В принципе праздник удался. Для романтики свет на кухни не включали. Колеблющегося голубого свечение четырех газовых горелок да льющейся сквозь окно отраженной от свежего снега луна было вполне достаточно. Возле маленького столика сгрудись три тепло одетые фигуры — в ту зиму раздеваться, приходя домой, было не принято. Понемногу теплело. Хорошо пилось и замечательно закусывалось. Медленно пьянелось, и тихая беседа в полутемном склепе приобретала самые неожиданные направления. Саму точку перехода из одного года в следующий в итоге пропустили, да и не было жалкого того.

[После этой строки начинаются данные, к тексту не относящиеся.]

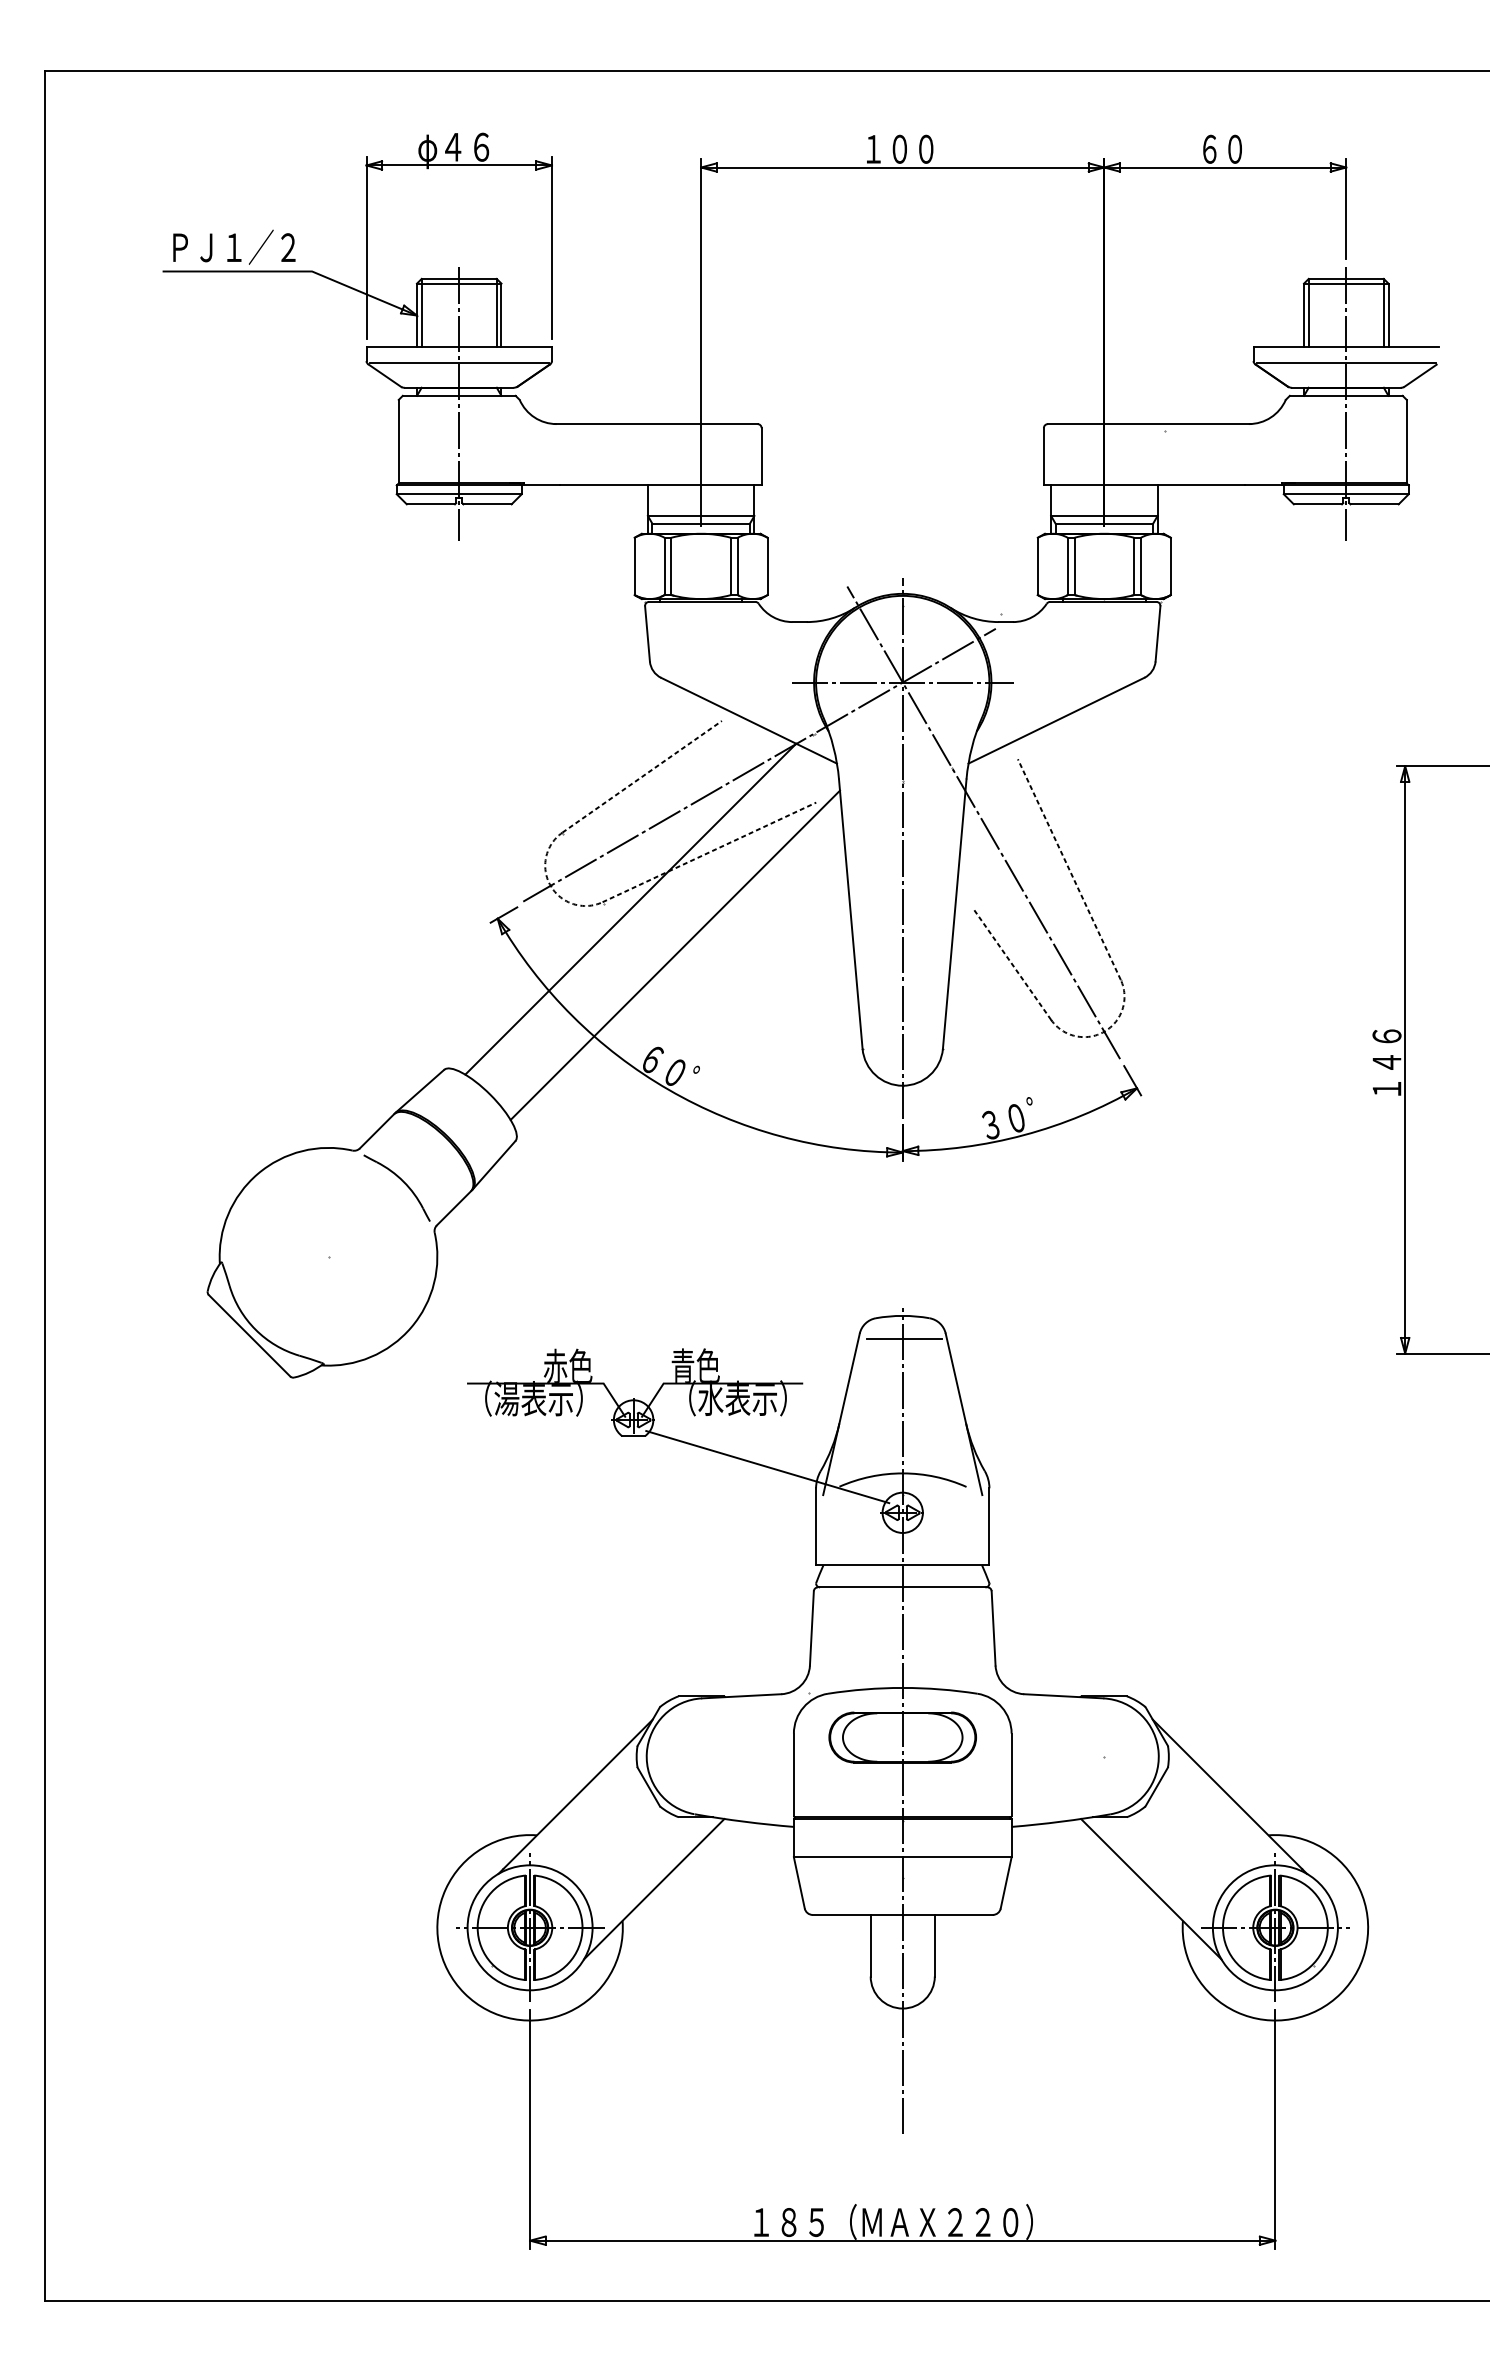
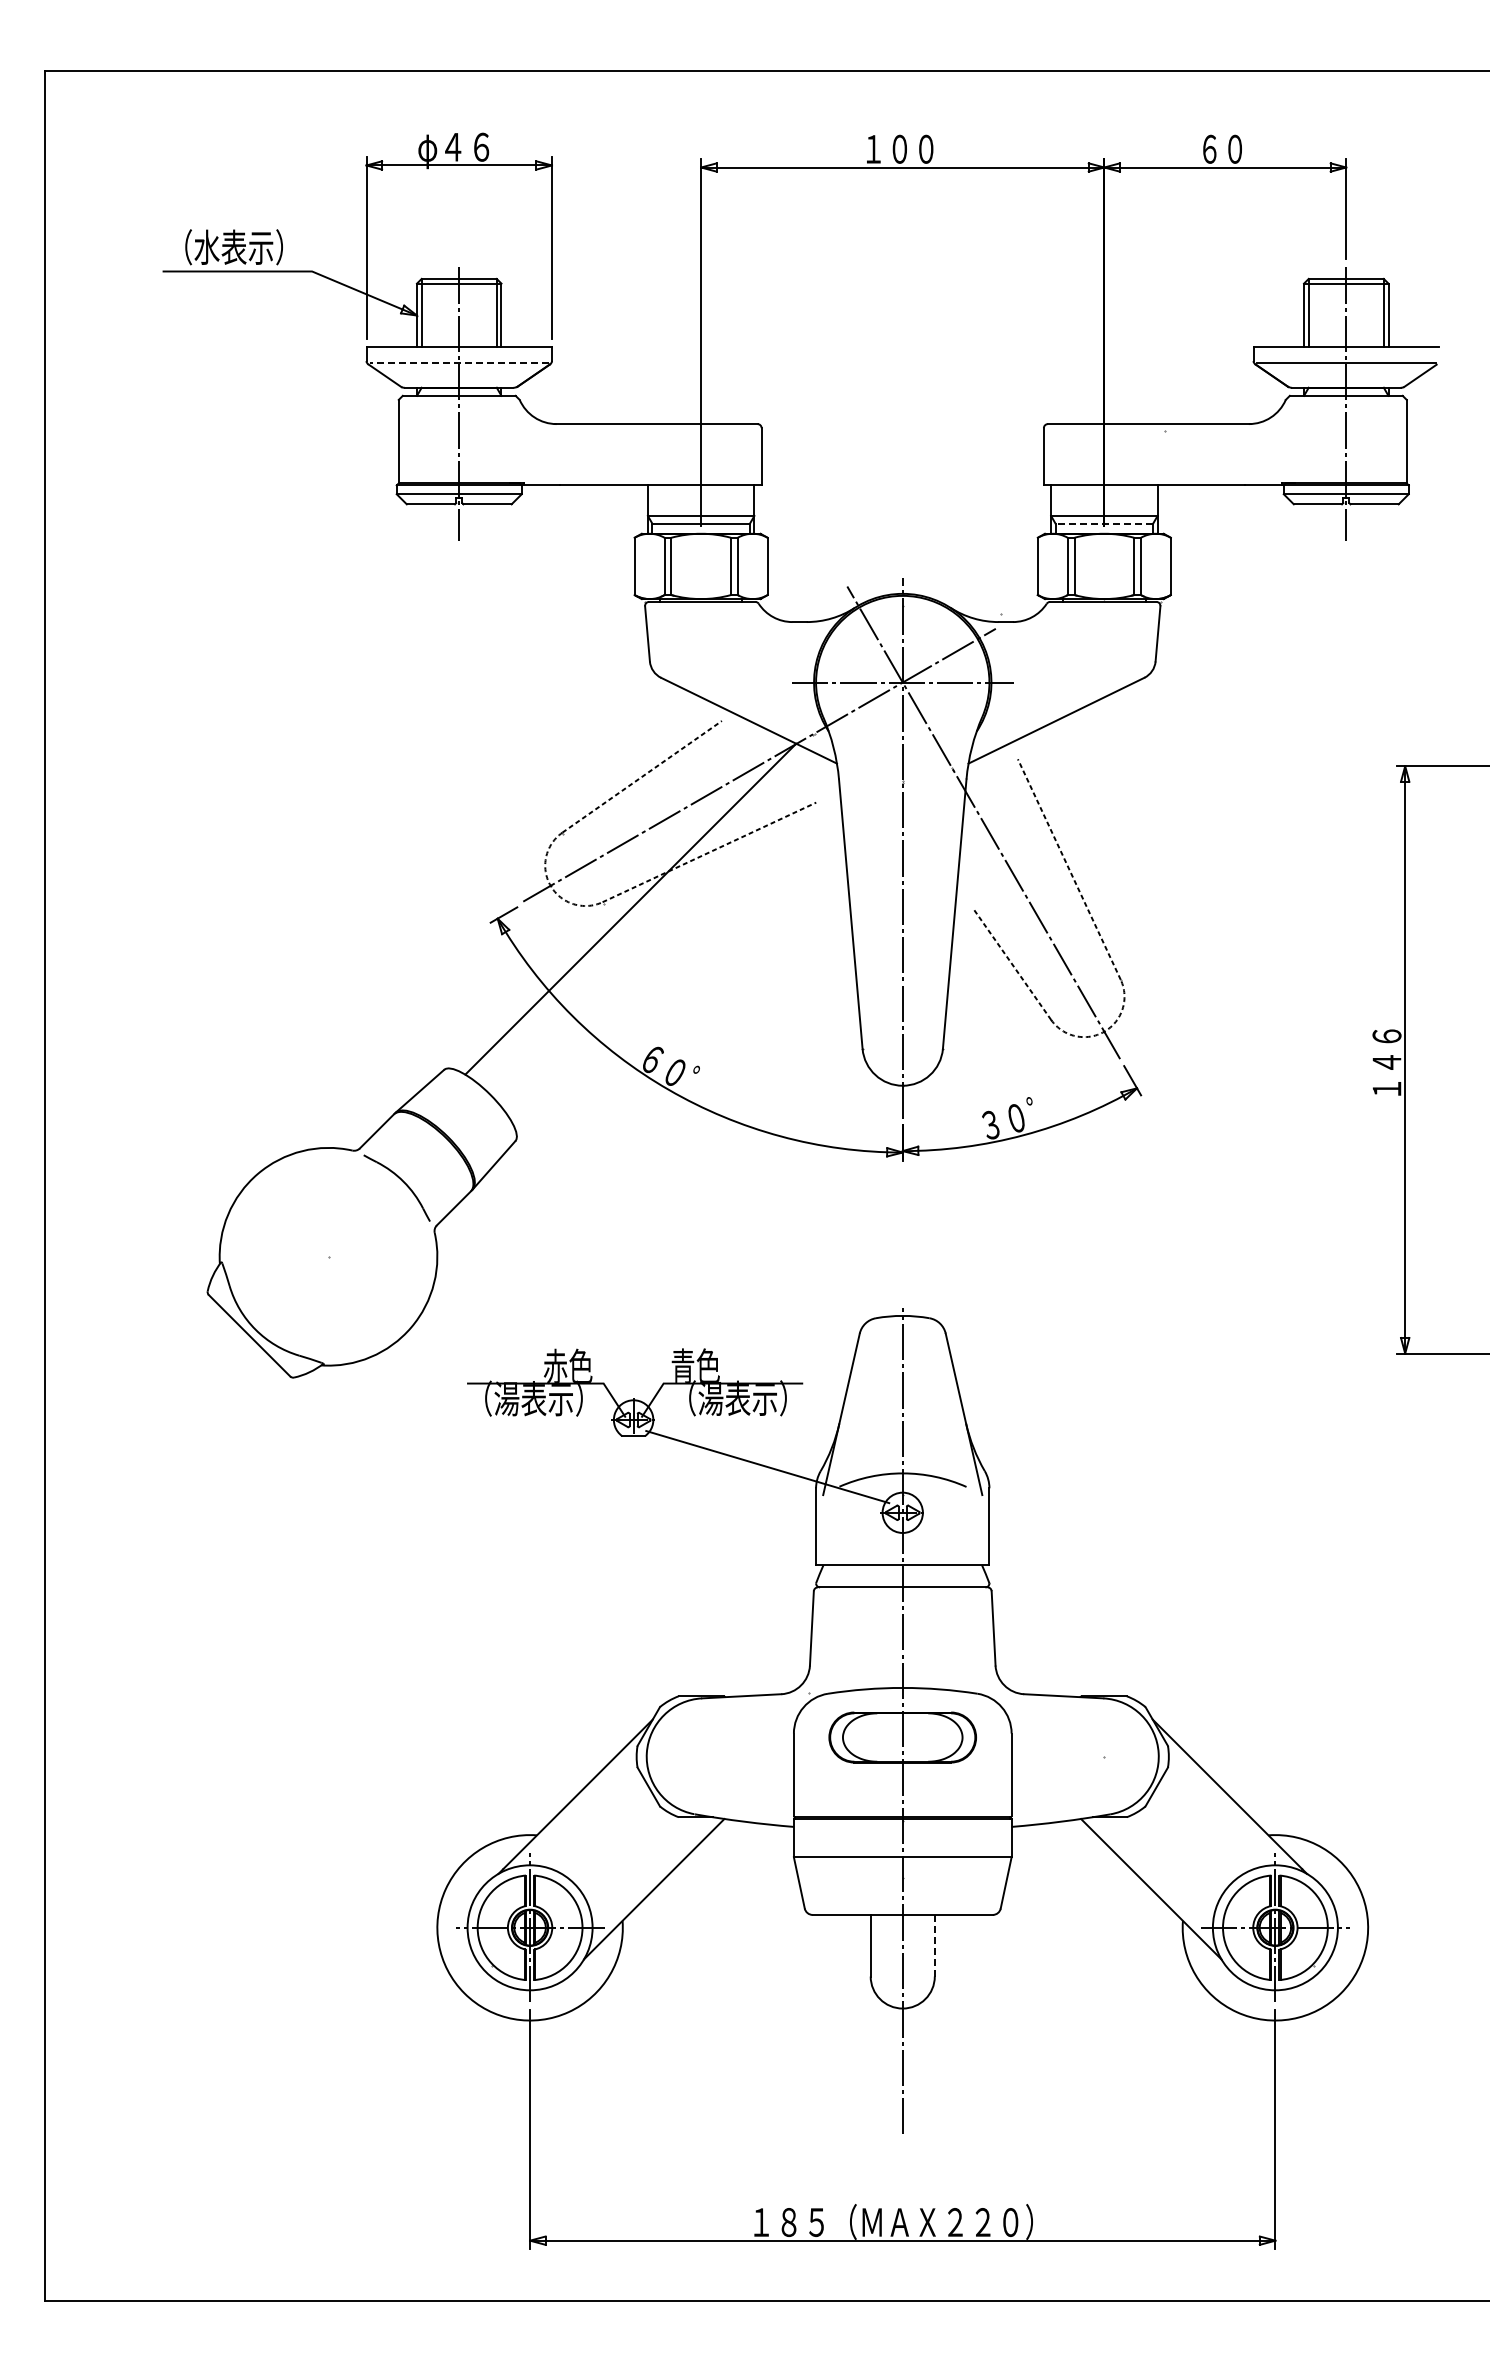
text at (234, 247): ＰＪ１／２ -> （水表示）
line at (459, 363): solid -> dashed
line at (1104, 523): solid -> dashed
line at (674, 954): present -> none
line at (904, 1339): present -> none
text at (710, 1397): （水表示） -> （湯表示）
line at (934, 1945): solid -> dashed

Несколько часов продолжалось это странное празднование, которое совсем на празднование не походило. Но зато было почти не холодно, а душе было и вовсе тепло и хорошо. И все эти несколько часов в комнате на автоповторе играла одна и та же пластинка — Иоганес Брамс «Венгерские танцы». С тех пор Брамс — один из моих самых любимых композиторов. Любовь моя, правда, ограничивается только венгерскими танцами. Ведь музыку, которую слушал, когда был счастлив, будешь любить всегда.